During my annual two month stay by the Roman Sea, I spend a good deal of time on a certain shaded “terraza” overlooking a lovely Mediterranean landscape already described in this mass of dubious philosophical patter (see essay “O.J.”). This terraza is an appendage of a bar-restaurant and it is not unusual for someone to spend the whole day at this locale, alternating between the small beach in front of it and the use of its services.

As the history of mankind has made its way into the present, it has become the general supposition that consumers of the vacation product appreciate a constant backdrop of musical intervention. (One now buys a vacation in much the same way one buys a tube of toothpaste.) The entrepreneurs responsible for this locale, not being ones to ignore their pecuniary well being, have dutifully provided this intervention with a discrete system of speakers through which their musical collection can be universally heard. Unfortunately, in one of the colossal technological blunders of the post-industrial economy, once a disc is placed in the apparatus that provides the music, it will continue to play until someone actually decides to remove it. I have personally been witness to days in which the same tape has … entertained? idiotized? hypnotized? tortured? … the same vacationing consumers for as much as 7 hours. It wasn’t until it had circulated for something like 10 times, that a humanoid, for reasons still beyond the grasp of modern science, decided to put an end to this Ming Dynasty of music.

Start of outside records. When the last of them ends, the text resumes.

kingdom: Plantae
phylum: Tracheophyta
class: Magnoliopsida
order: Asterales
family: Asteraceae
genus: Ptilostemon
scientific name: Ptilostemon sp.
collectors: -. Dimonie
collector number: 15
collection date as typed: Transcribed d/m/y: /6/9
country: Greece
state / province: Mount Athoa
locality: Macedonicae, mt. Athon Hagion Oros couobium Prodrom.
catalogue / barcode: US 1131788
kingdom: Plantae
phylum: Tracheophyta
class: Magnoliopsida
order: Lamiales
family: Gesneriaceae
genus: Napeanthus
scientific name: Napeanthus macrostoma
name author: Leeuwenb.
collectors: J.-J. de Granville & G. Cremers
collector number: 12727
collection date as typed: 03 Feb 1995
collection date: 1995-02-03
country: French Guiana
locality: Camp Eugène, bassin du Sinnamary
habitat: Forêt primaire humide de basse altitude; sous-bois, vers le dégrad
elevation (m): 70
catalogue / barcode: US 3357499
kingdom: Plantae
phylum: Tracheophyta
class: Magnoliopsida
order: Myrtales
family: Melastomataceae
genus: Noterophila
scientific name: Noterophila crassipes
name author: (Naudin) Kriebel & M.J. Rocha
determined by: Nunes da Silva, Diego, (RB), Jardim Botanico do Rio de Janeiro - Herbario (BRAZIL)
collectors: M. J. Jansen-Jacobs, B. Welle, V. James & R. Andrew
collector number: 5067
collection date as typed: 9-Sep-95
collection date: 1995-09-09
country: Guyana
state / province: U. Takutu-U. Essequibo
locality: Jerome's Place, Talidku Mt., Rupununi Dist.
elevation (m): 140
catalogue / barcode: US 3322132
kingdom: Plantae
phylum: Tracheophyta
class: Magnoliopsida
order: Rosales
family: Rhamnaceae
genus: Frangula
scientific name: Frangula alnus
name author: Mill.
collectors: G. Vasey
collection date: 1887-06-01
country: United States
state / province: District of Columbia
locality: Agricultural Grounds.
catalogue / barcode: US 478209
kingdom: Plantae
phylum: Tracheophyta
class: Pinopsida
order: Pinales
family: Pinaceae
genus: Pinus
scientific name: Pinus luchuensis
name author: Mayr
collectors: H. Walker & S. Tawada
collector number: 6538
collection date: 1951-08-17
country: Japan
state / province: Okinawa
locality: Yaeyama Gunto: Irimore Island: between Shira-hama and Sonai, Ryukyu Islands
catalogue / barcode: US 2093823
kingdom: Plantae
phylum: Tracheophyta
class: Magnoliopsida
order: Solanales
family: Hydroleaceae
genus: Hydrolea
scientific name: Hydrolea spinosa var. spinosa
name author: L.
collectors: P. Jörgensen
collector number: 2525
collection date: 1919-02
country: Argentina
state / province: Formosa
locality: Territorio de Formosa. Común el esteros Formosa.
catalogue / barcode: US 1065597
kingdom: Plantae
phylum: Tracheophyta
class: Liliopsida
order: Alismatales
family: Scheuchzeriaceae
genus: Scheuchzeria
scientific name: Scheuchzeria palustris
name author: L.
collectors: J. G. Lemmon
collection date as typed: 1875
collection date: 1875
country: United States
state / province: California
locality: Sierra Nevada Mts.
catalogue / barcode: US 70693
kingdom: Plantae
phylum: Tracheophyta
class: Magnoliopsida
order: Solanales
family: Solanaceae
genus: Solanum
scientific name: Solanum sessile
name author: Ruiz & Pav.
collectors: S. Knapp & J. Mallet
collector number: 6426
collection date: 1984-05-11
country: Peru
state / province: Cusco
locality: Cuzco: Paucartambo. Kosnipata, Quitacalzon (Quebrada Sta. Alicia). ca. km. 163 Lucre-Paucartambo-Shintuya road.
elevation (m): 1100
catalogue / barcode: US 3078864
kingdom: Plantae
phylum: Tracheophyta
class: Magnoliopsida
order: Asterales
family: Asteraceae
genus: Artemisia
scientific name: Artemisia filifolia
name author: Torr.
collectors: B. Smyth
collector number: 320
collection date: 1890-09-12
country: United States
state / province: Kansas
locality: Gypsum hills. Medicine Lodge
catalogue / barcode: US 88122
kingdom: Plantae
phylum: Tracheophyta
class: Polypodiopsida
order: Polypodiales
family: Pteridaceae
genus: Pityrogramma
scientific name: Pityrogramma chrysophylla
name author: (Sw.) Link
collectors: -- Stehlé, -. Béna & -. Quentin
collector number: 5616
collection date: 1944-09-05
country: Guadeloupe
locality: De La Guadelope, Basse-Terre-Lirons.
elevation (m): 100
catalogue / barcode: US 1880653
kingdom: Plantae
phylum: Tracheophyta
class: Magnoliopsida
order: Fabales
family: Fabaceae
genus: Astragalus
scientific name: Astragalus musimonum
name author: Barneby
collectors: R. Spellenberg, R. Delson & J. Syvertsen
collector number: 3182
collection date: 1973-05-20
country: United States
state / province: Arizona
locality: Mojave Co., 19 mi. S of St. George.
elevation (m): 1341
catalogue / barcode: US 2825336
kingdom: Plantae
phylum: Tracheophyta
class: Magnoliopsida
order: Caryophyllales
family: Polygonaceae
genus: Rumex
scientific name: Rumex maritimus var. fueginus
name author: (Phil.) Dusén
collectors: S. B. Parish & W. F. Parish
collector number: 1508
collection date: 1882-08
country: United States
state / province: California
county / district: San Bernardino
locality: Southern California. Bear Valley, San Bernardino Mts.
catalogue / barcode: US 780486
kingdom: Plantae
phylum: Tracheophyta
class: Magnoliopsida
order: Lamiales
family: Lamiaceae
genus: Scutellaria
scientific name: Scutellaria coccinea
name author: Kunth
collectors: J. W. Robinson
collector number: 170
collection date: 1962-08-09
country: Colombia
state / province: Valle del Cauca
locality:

What I have just described is not an isolated case. I have observed this phenomenon on numerous occasions and have never seen any bronzing consumer of sun and fun either solicit or complain about this repetitive musical backdrop. The music (or perhaps it would be more correct to say the “noise”) had been unconsciously assimilated into the natural environment, like the sun or wind, as if it had always been there.

It’s relevant to state that this is not an attack on the quality of the music. This is not a question of taste, style, or predilection. Perhaps the point of this essay is to show how irrelevant all that has now become; just so long as it is there, grinding away anonymously in the background … who cares what it is?

One can only imagine the disappointment Mozart or Beethoven would feel — or even Lennon or Dylan — if they could show up on the terraza and see how the art form they had invested so much time and energy in had become little more than a bodily function inserted so routinely and thoughtlessly into one’s life.

Excerpt from Kundera’s novel, “The Unbearable Lightness of Being”:

(A man and woman are dining in a restaurant where some loud, rhythmic music is coming through the sound system. The woman seems annoyed.)

“Don’t you like music?” asks Franz.

“No”, says Sabina, and then she adds, “Maybe if I lived in a different time …” She thought back to when Johann Sebastian Bach lived, when music was like a rose that grew on an enormous snowy plain of silence.

This noise disguised as music has chased her since her infancy. She remembers when she studied painting in the Academy. The music was piped in through loudspeakers from early in the morning until 9 at night. Even though it was light and happy, it made her want to cry. It was impossible to escape, even in the bathroom or under the bedcovers, it was everywhere.

At the time she thought this musical barbarism only existed in the Communist world. When she went into exile, she found out this transformation of music into noise is a planetary process, one in which humanity is entering into an historical phase of complete ugliness. Its first manifestations have been an omnipresent acoustical ugliness: cars, motorcycles, electric guitars, drills, loudspeakers, sirens. The omnipresence of visual ugliness would soon arrive as well.